Find Us On Social Media :

Begini 'Mengobati' Gajah yang Masuk Angin

By Agus Surono, Senin, 29 Juli 2019 | 16:15 WIB

Ilustrasi kawanan gajah.

Penyakit lain yang tidak kalah gawat yaitu dehidrasi atau kekurangan cairan tubuh. Kondisi itu lazim diderita anak-anak gajah. Kalau sudah demikian gawatnya, hanya ada satu cara yang bisa ditempuh, yaitu diinfus.

Lagi-lagi kulit gajah yang tebal menyulitkan dokter hewan menemukan pembuluh darahnyq. Denyut nadinya pun nyaris tidak terdeteksi. Karena sulit meraba pembuluh darahnya, dokter biasanya secara untung-untungan menancapkan jarum infus di sekitar daerah yang diperkirakan ada pembuluh darahnya. Usaha itu belum tentu berhasil. Terbukti, selama berada di PLG, tidak satu pun anak gajah terselamatkan.

Pernah, semalaman saya bersama dokter hewan harus menunggui seekor anak gajah yang sedang diinfus karena mengalami dehidrasi. Setiap kali kulitnya membengkak, jarum infus cepat-cepat dicabut untuk dipindahkan ke bagian tubuh lain. Puluhan kali jarum infus harus digeser-geser. Kalau mulai membengkak, berarti sudah terlalu banyak cairan infus yang menumpuk di bawah kulitnya. Itu gara-gara. cairan infus tidak mau mengalir ke peredaran darahnya. Apa daya, gajah muda itu pun tak tertolong jiwanya .

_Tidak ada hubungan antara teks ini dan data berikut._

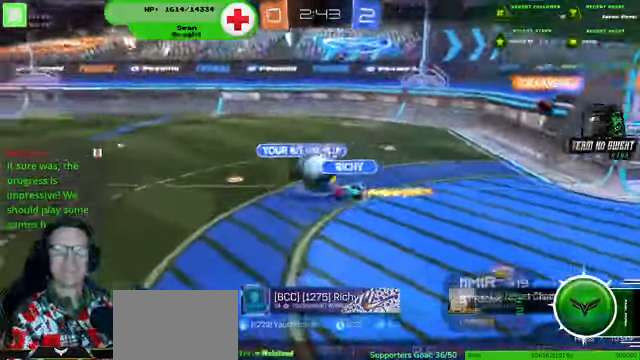
Gameplay with a controller (PlayStation layout); each line is a JSON object with the inputs held at the frame after it. "events" lists button and stick changes between this image and that frame as [ms after this image, input, new state], when the widget could be followed in between. Not read: HOME L3 R3.
{"buttons": [], "left_stick": "center", "right_stick": "center", "events": [[267, "CROSS", "down"], [433, "CROSS", "up"]]}
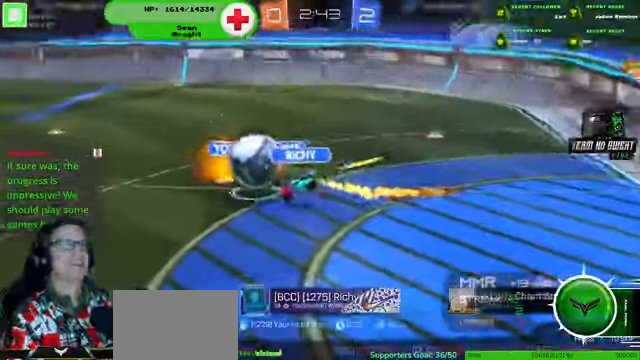
{"buttons": [], "left_stick": "center", "right_stick": "center", "events": []}
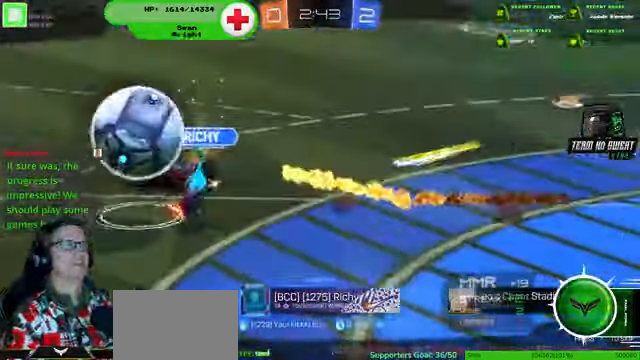
{"buttons": [], "left_stick": "center", "right_stick": "center", "events": []}
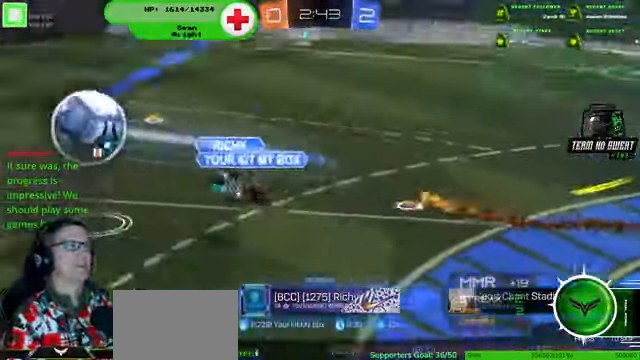
{"buttons": [], "left_stick": "center", "right_stick": "center", "events": []}
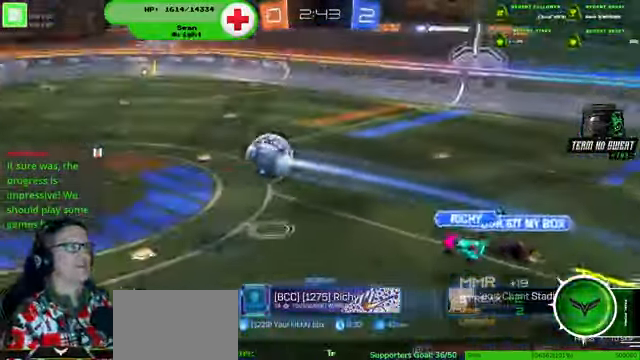
{"buttons": [], "left_stick": "center", "right_stick": "center", "events": []}
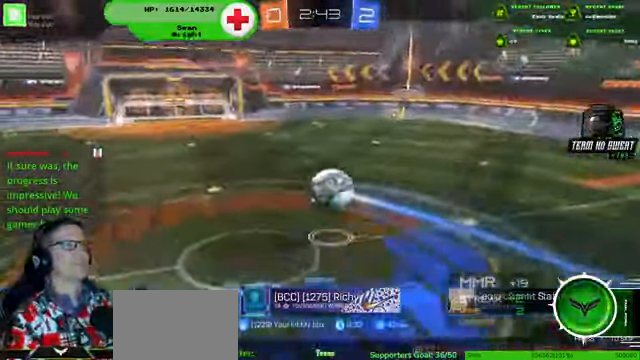
{"buttons": [], "left_stick": "center", "right_stick": "center", "events": []}
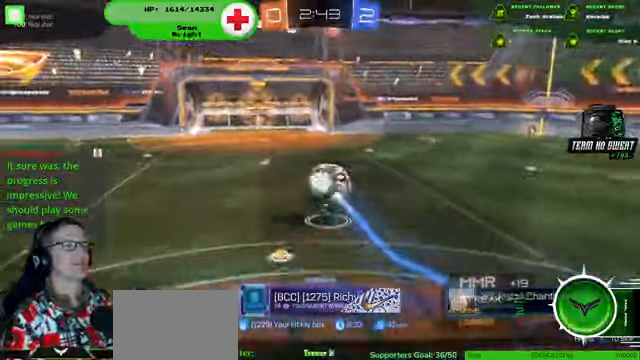
{"buttons": ["CROSS"], "left_stick": "center", "right_stick": "center", "events": [[466, "CROSS", "down"]]}
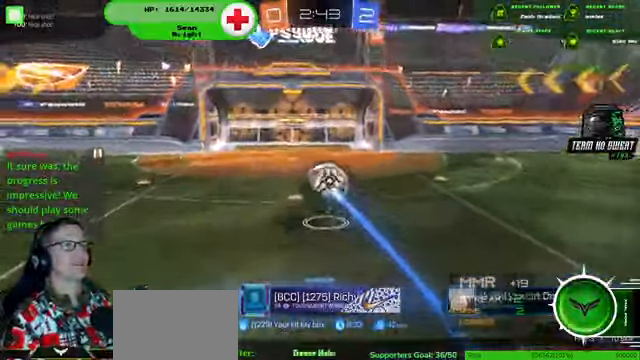
{"buttons": [], "left_stick": "center", "right_stick": "center", "events": [[100, "CROSS", "up"]]}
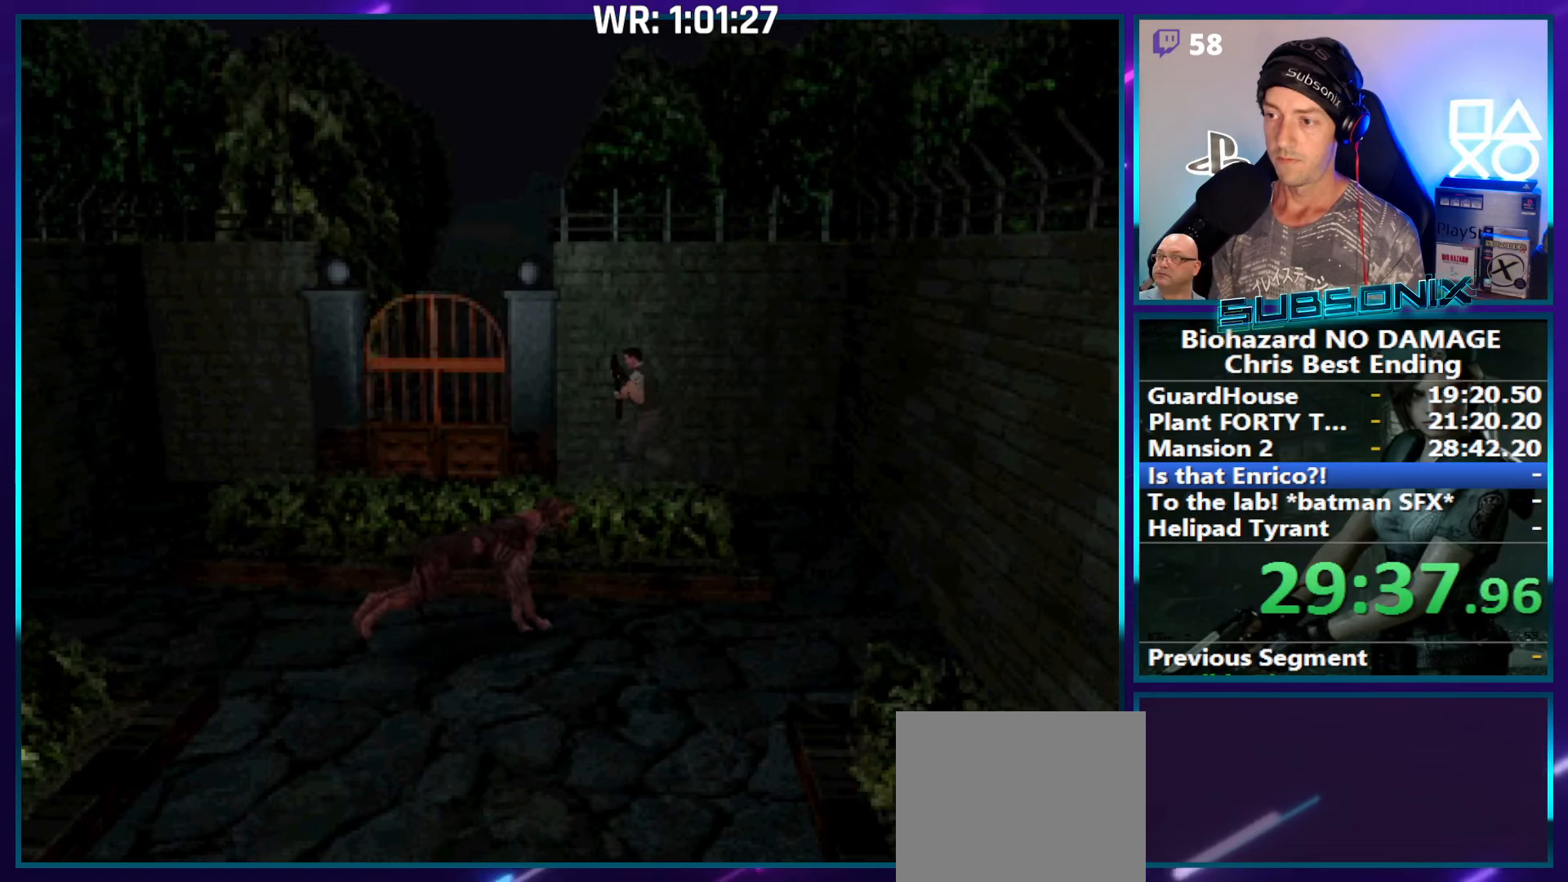
Gameplay with a controller (PlayStation layout); each line is a JSON object with the inputs held at the frame after it. "events" lists button and stick changes between this image and that frame as [ms after this image, input, new state], when the widget could be followed in between. Not read: L3 R3 left_stick.
{"buttons": ["CROSS", "DPAD_UP", "DPAD_RIGHT"], "right_stick": "center", "events": [[250, "DPAD_RIGHT", "down"], [417, "CROSS", "down"], [500, "SQUARE", "up"]]}
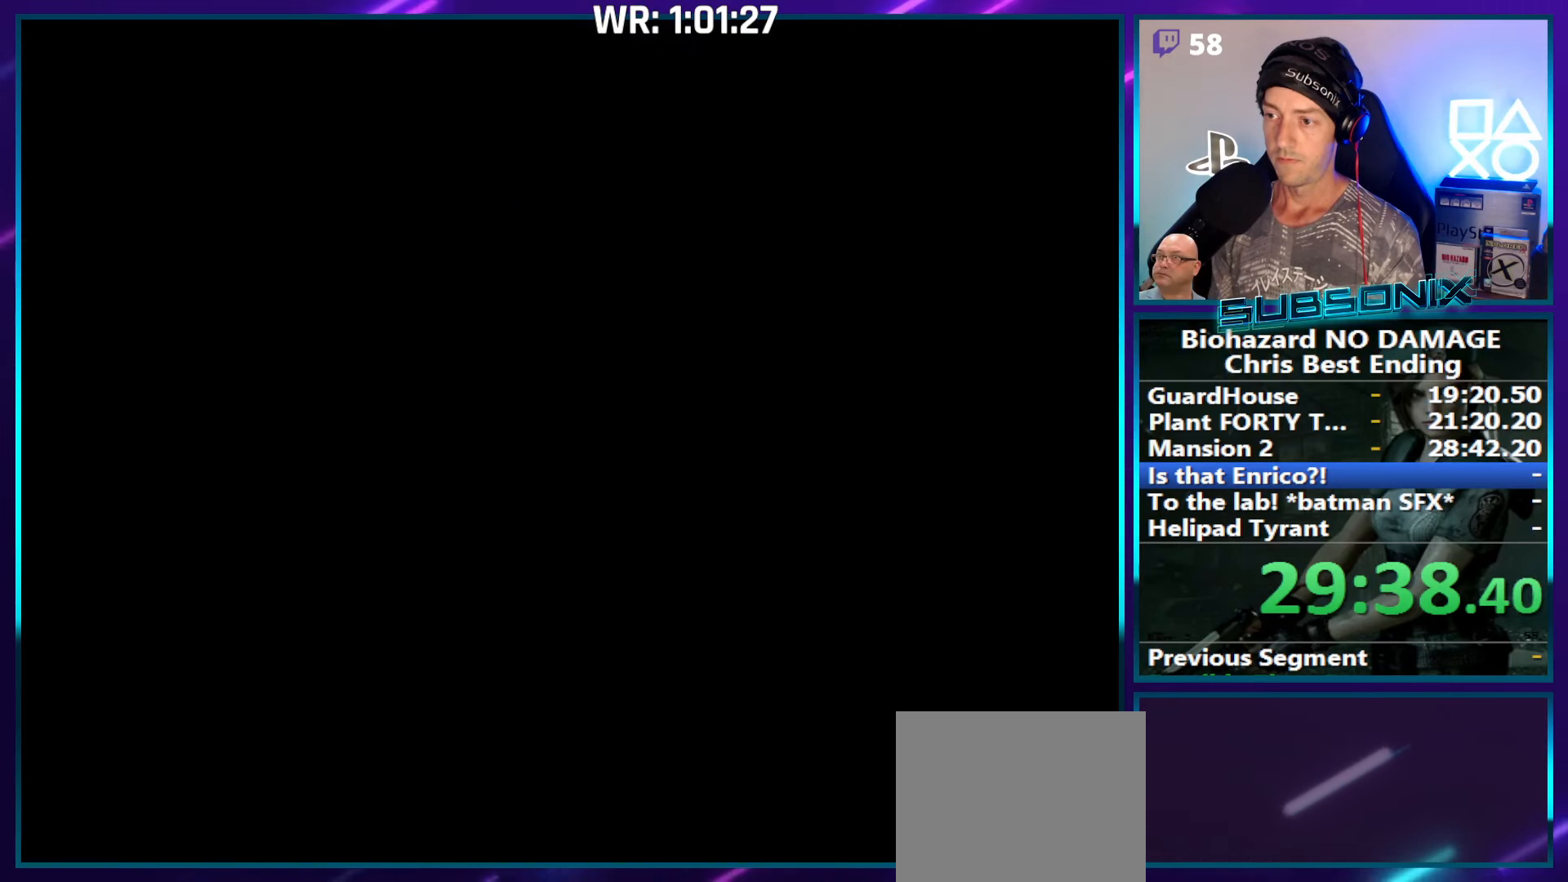
{"buttons": ["SQUARE", "DPAD_UP"], "right_stick": "center", "events": [[100, "CROSS", "up"], [150, "DPAD_RIGHT", "up"], [167, "DPAD_UP", "up"], [234, "SQUARE", "down"], [250, "DPAD_UP", "down"], [300, "CROSS", "down"], [484, "CROSS", "up"]]}
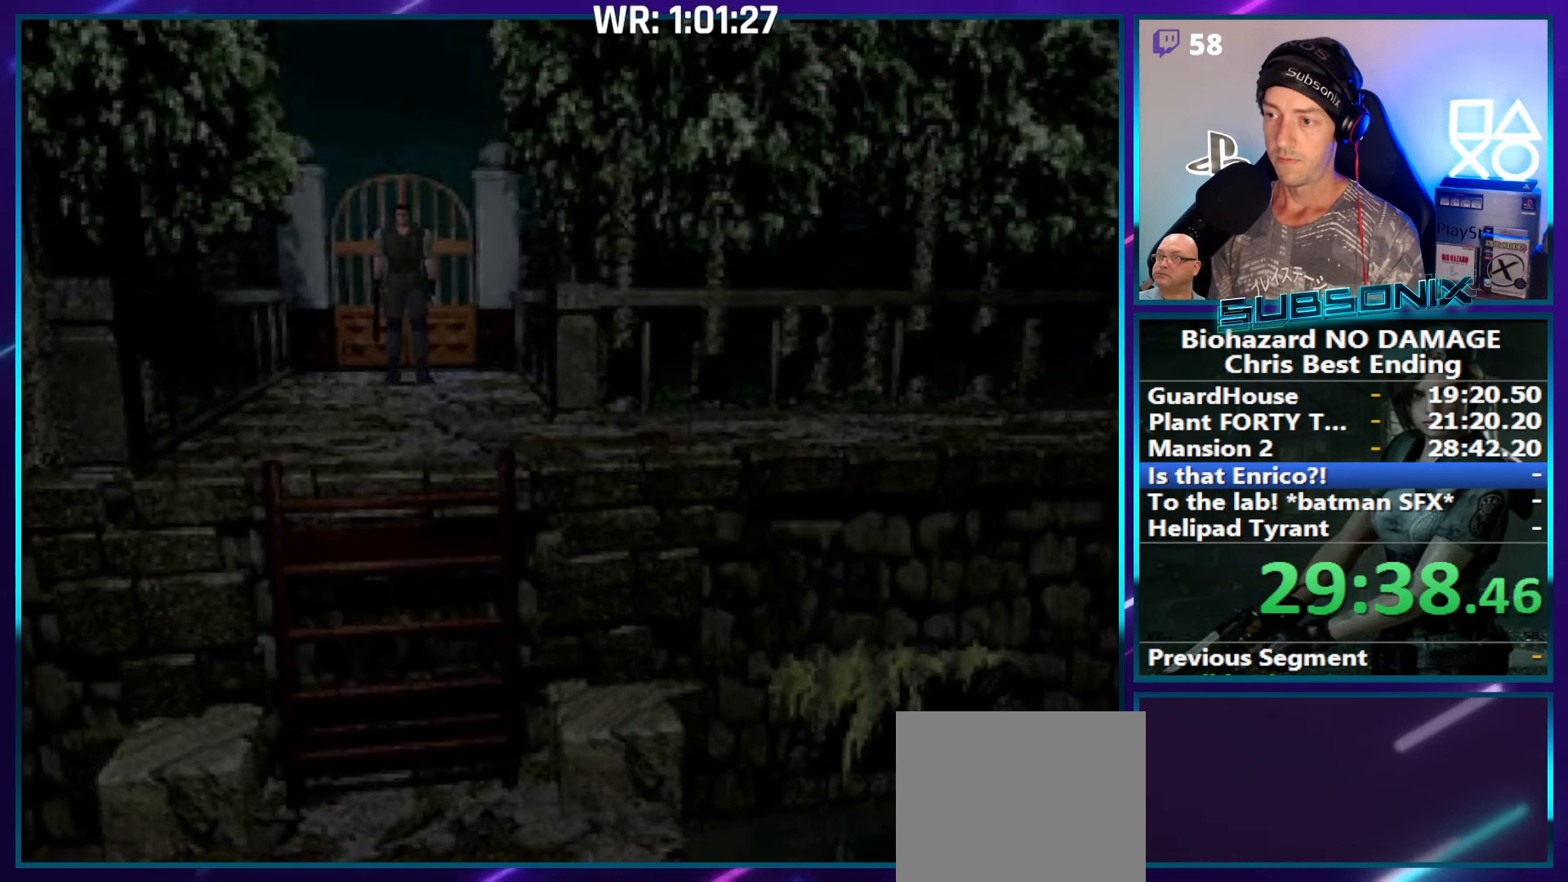
{"buttons": ["SQUARE", "DPAD_UP"], "right_stick": "center", "events": []}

Baca Juga: Foto Mengerikan Sekaligus Menyedihkan dari Seekor Gajah yang Dimutilasi, Bukti Sadisnya para Pemburu Gading Gajah

Dikejar gajah ngamuk

Selama saya berada di PLG, beberapa mahasiswa pernah dilibatkan dalam proyek ini. Sejumlah gadis Aceh jug direkrut sebagai lady mahout (kelak salah satu dari perempuan muda itu menjadi pendamping hidup saya). Kami juga sering dibantu beberapa orang dokter hewan dan calon dokter hewan. Tugas rutin mereka menanggulangi gangguan gajah dan merawat hewan besar di PLG itu. Setiap ada laporan soal gangguan gajah dari masyarakat, kami harus segera turun ke lokasi kejadian. Laporan biasanya datang dari daerah di sekitar permukiman.

Gajah memang masih suka mengganggu permukiman penduduk yang berdekatan dengan kawasan hutan. Maklum, daerah itu dulunya daerah jelajah mereka. Ketika fungsi kawasan itu diubah menjadi daerah pertanian dan permukiman, gajah tetap bergeming. Mereka tidak ambil pusing dan tetap melintasinya. Namanya juga jalur tetapnya. “Siapa suruh bikin kampung di jalur kami?” begitu mungkin pikir kaum binatang bertubuh tambun ini.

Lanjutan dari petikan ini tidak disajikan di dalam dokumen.